WHAT YOU SHOULD DO: Transcribe each line of the records below without any change, and leave the pictures out of your answer.

INPUT ROWS:
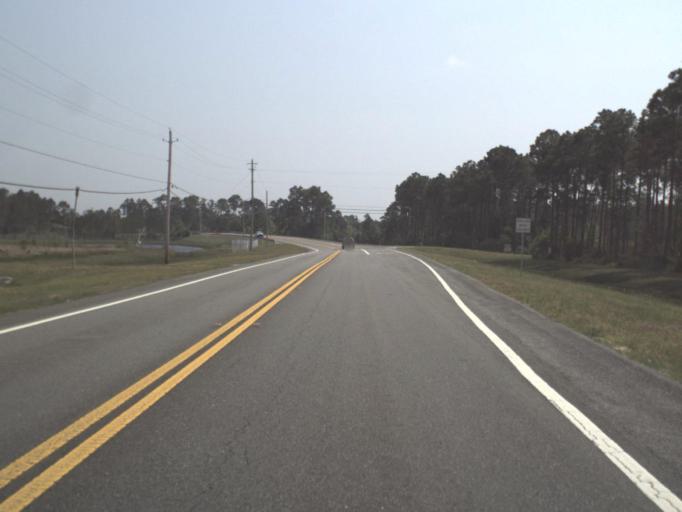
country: US
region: Florida
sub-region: Santa Rosa County
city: Bagdad
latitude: 30.5179
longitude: -87.0874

FINAL RESULT:
country: US
region: Florida
sub-region: Santa Rosa County
city: Bagdad
latitude: 30.5179
longitude: -87.0874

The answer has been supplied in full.